Ook de kinderen en jongeren van De Brem woonden een try-out van Inuk bij. Ze reageerden heel positief. “Het is mooi om de jongeren te zien evolueren”, zegt Martine Decroos. “Van argwaan – wat komen zij hier doen? – tot nieuwsgierigheid en enthousiasme bij de try-out – we willen nog eens komen. Dat is natuurlijk onze opzet. Achteraf stelden de kinderen ons ook veel vragen. Tijdens de try-out hebben we vaak herhaald dat wat ze zien niet echt is, maar toneel. Dat toont aan dat het bij hen leeft en hen raakt. Het komt wel binnen. De kinderen hebben heel goed door dat het gaat over mensen die alleen zijn, elkaar opzoeken en vrienden nodig hebben. Net als zij.”
Privacy
Ook de begeleiders van De Brem zijn tevreden over het initiatief. “De voorstelling geeft een beeld van hoe kinderen zonder echte thuis zich voelen in voorzieningen. Voor de jongeren is het fijn te zien dat mensen geïnteresseerd zijn. Dat de jongeren in contact komen met kunst en cultuur is ook positief,” zegt begeleidster Lies. Hoe enthousiast de kinderen ook zijn, de begeleiders en de directeur van De Brem waakten tijdens de voorbereidingen en de repetities voortdurend over de privacy van de kinderen. “Ergens is De Brem hun thuis. Wanneer er nieuwe mensen komen, moeten ze daarvan op de hoogte zijn. Op het terrein zijn we dus heel voorzichtig. We zorgen ervoor dat De Brem voor hen een veilige situatie blijft,” legt Lies uit.
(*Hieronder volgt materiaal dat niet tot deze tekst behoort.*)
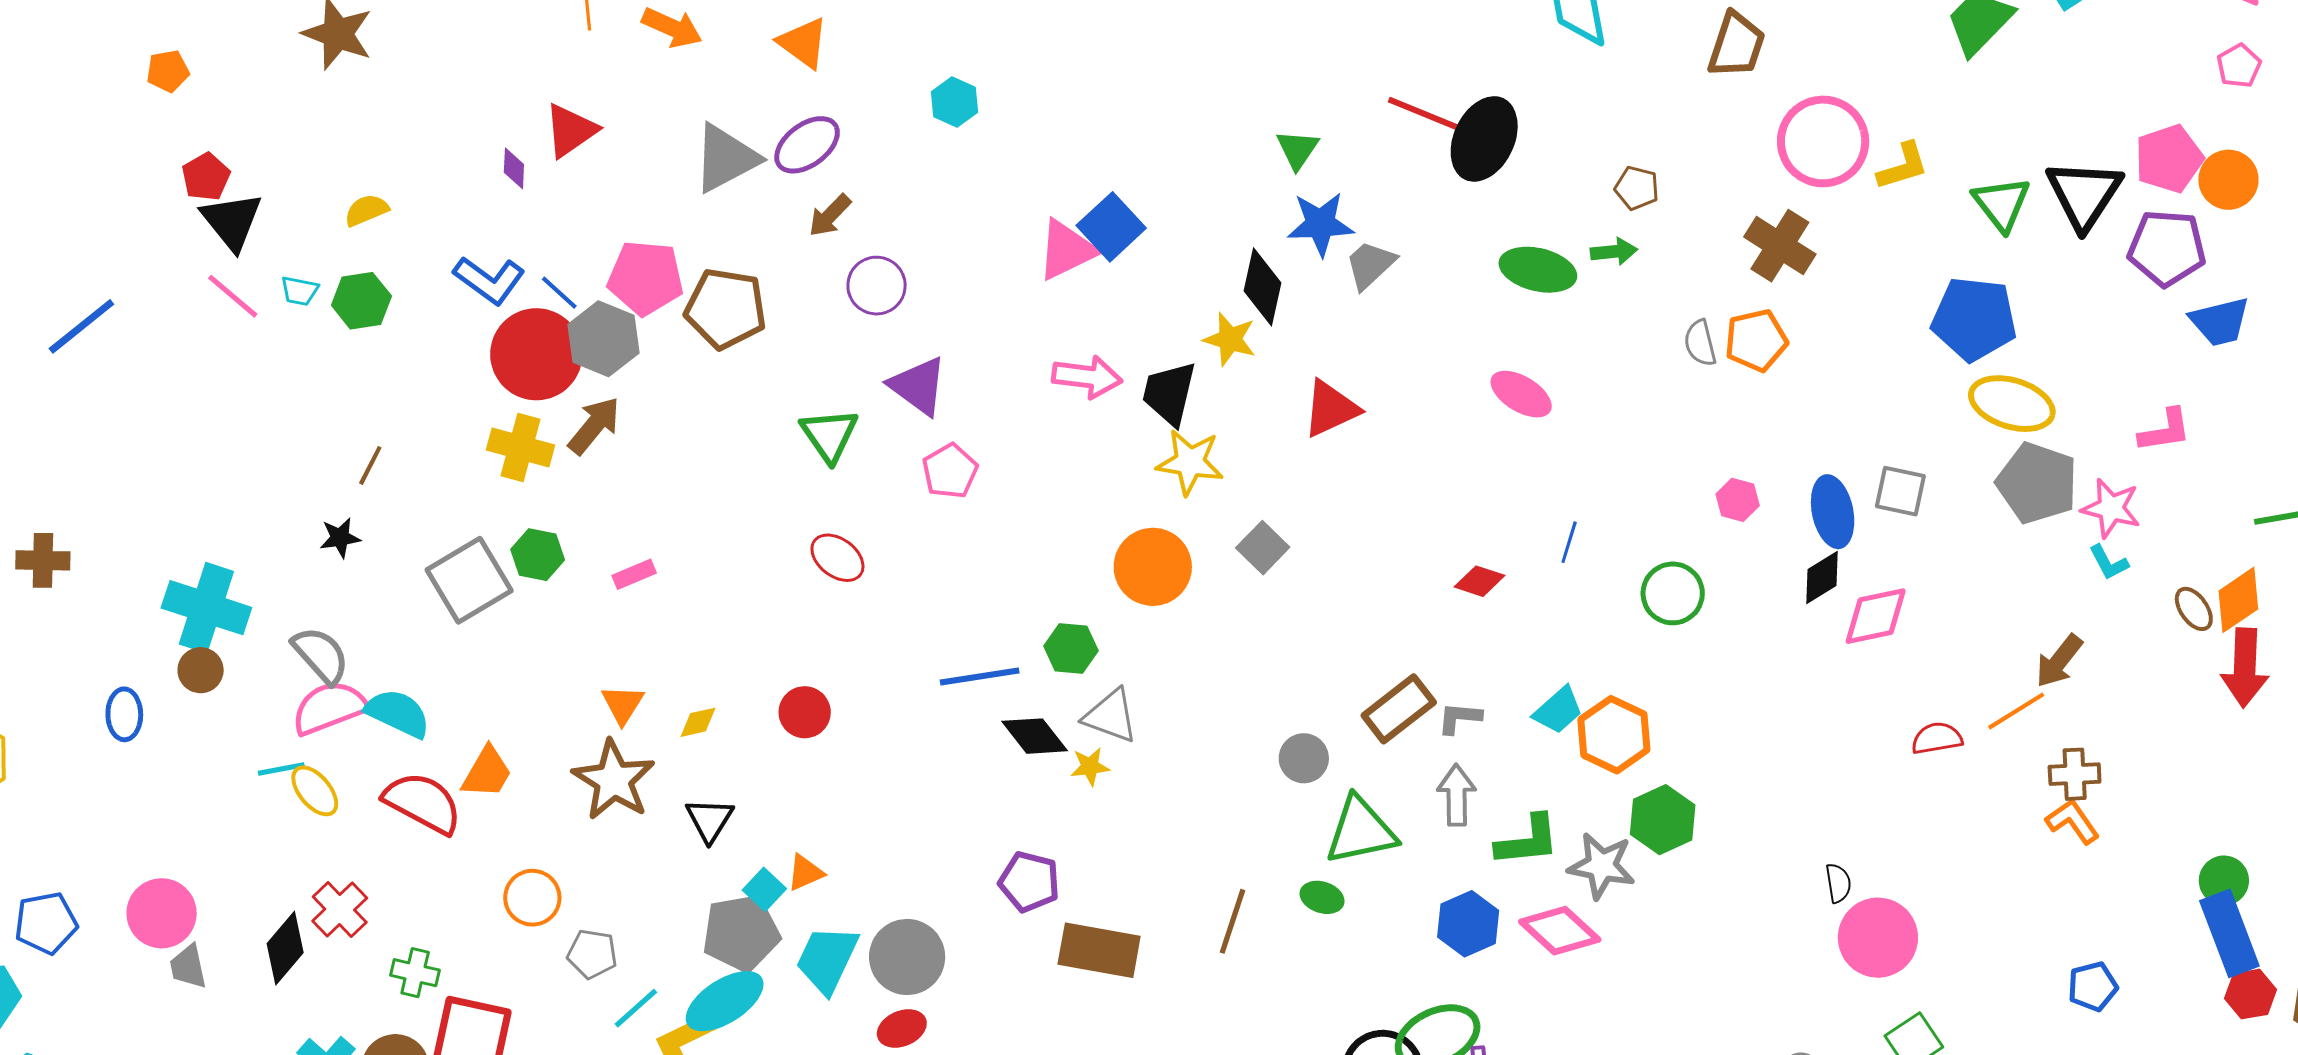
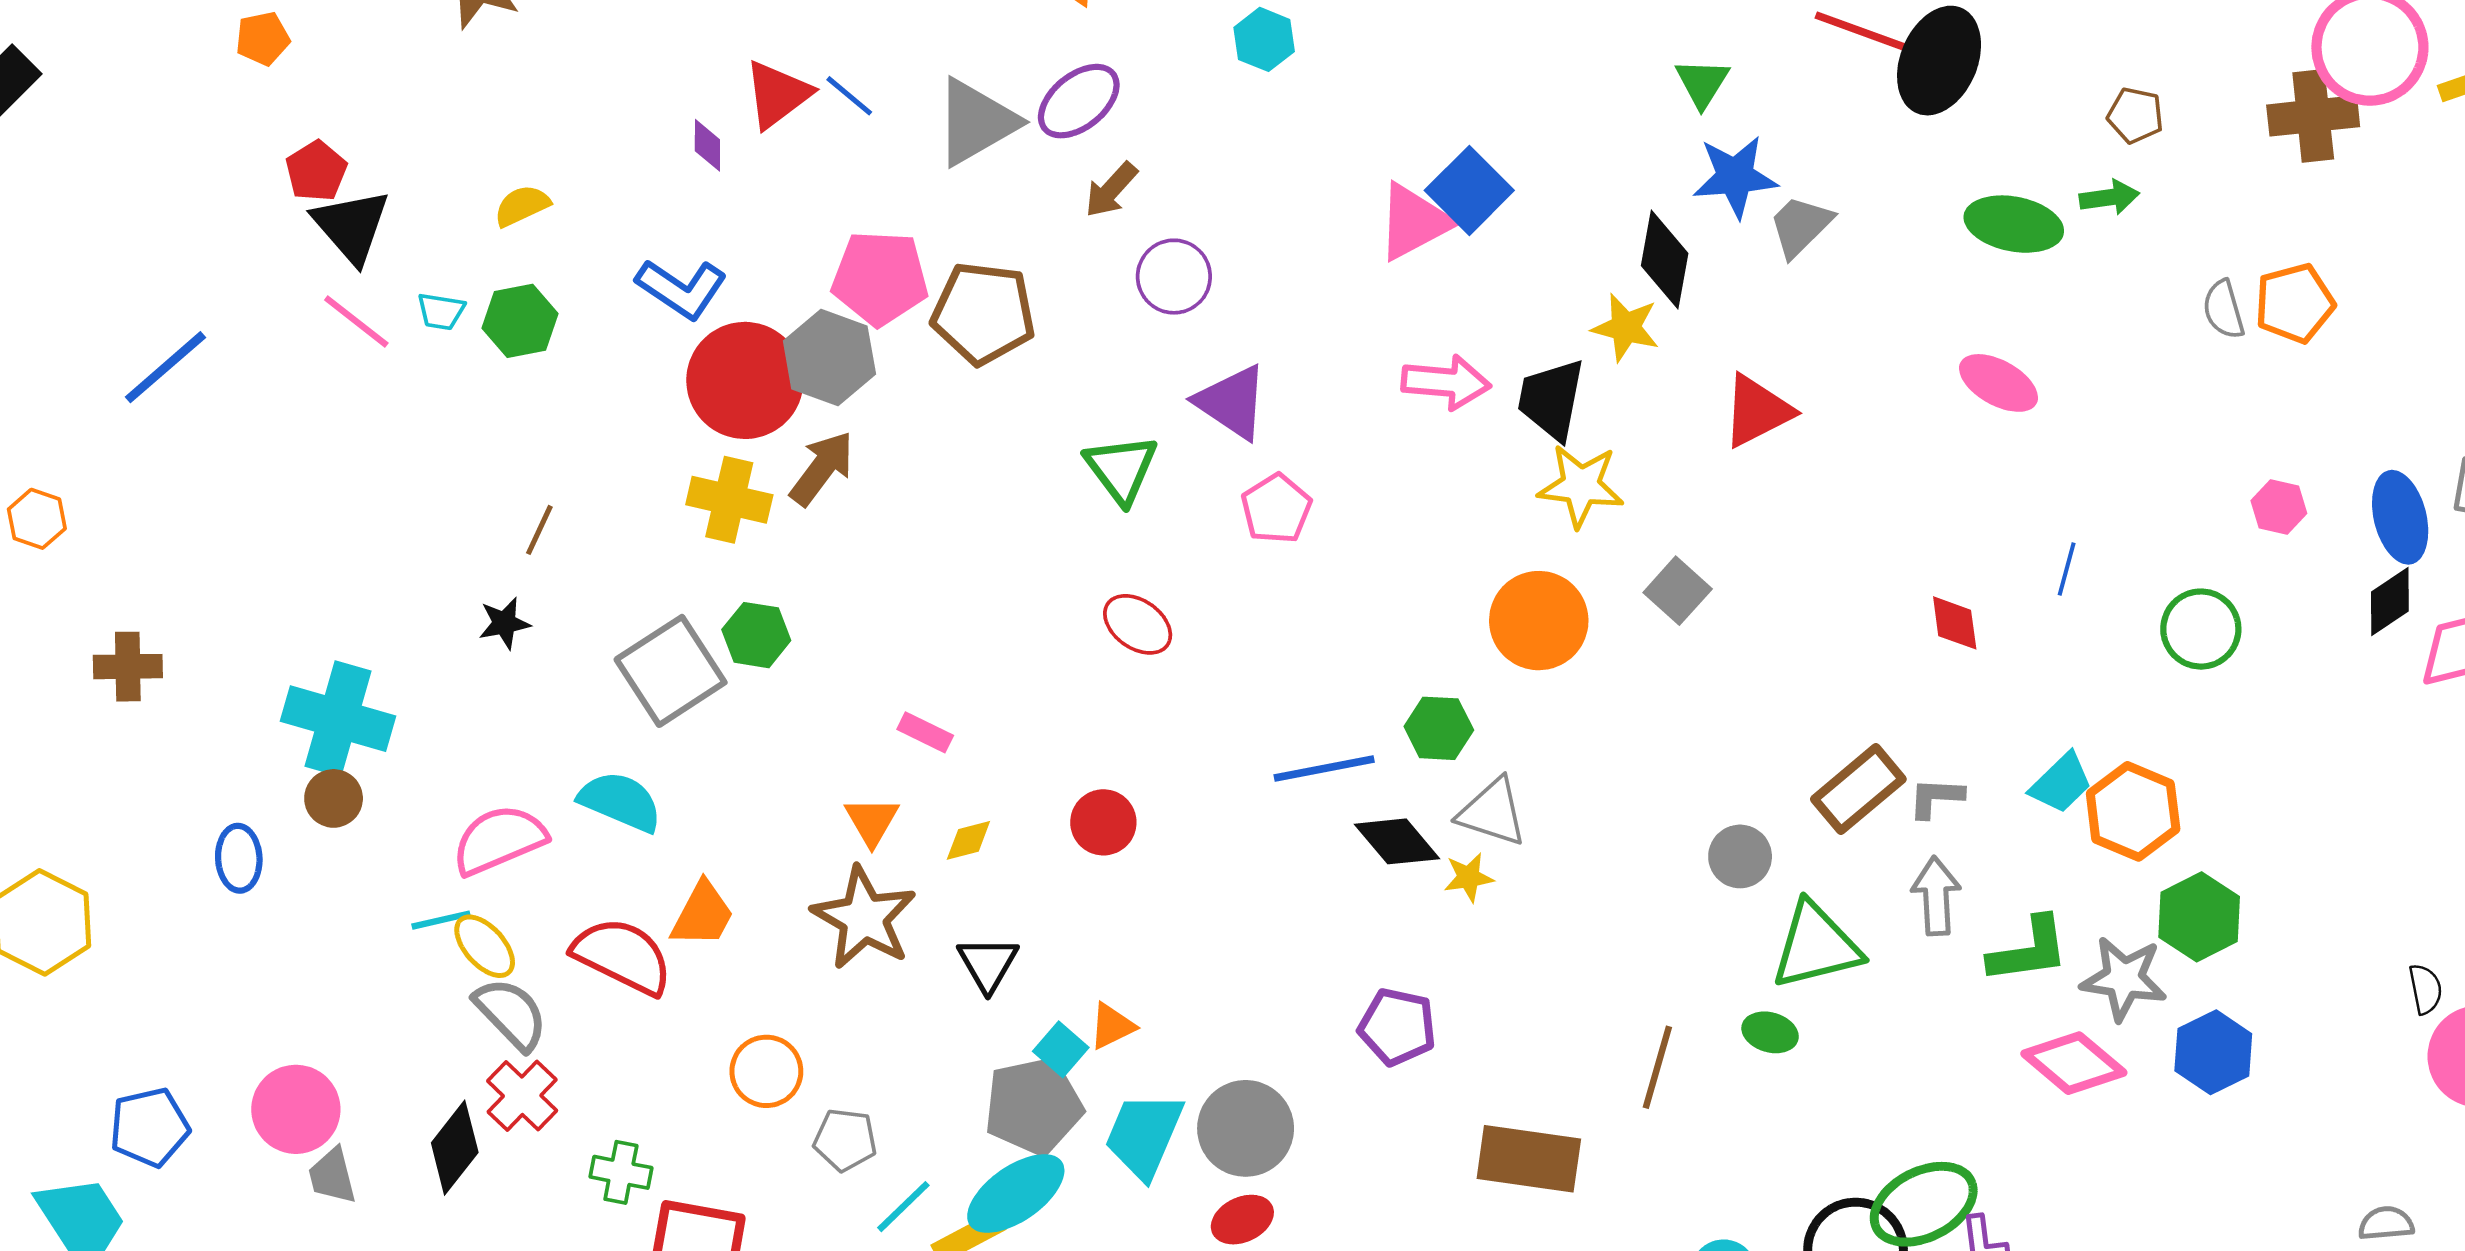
brown cross: (1780, 246) -> (2313, 116), moved, turned -36
blue line: (559, 293) -> (849, 96), moved
pink rectangle: (634, 574) -> (925, 732), moved, turned 51
red diamond: (1479, 581) -> (1955, 623), turned 66
gray semicircle: (321, 655) -> (511, 1014), moved
cyan semicircle: (398, 713) -> (620, 802), moved
blue hexagon: (1468, 924) -> (2213, 1052), moved
brown rectangle: (1099, 950) -> (1529, 1159), moved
“Het is inderdaad zoeken naar een evenwicht tussen het creatieve proces en de privacy van de kinderen”, voegt Sylvie Declercq er aan toe. “De begeleiders en ik hebben het niet over bepaalde dossiers of verhalen gehad. De jongeren vertelden wat ze zelf wilden. De jongste kinderen maakten tekeningen over wat het betekent om niet thuis te wonen, wat ze missen.” Studio Orka gebruikte deze verhalen ook niet letterlijk. “De antwoorden lagen wel in de lijn van onze verwachtingen”, zegt Martine Decroos. “Door veel te improviseren ontwikkelden we personages die zowel een link hebben met de asielcentra als met de bijzondere jeugdzorg. Met als resultaat deze voorstelling over kinderen die op een plek moeten leven waar ze niet zelf voor gekozen hebben.”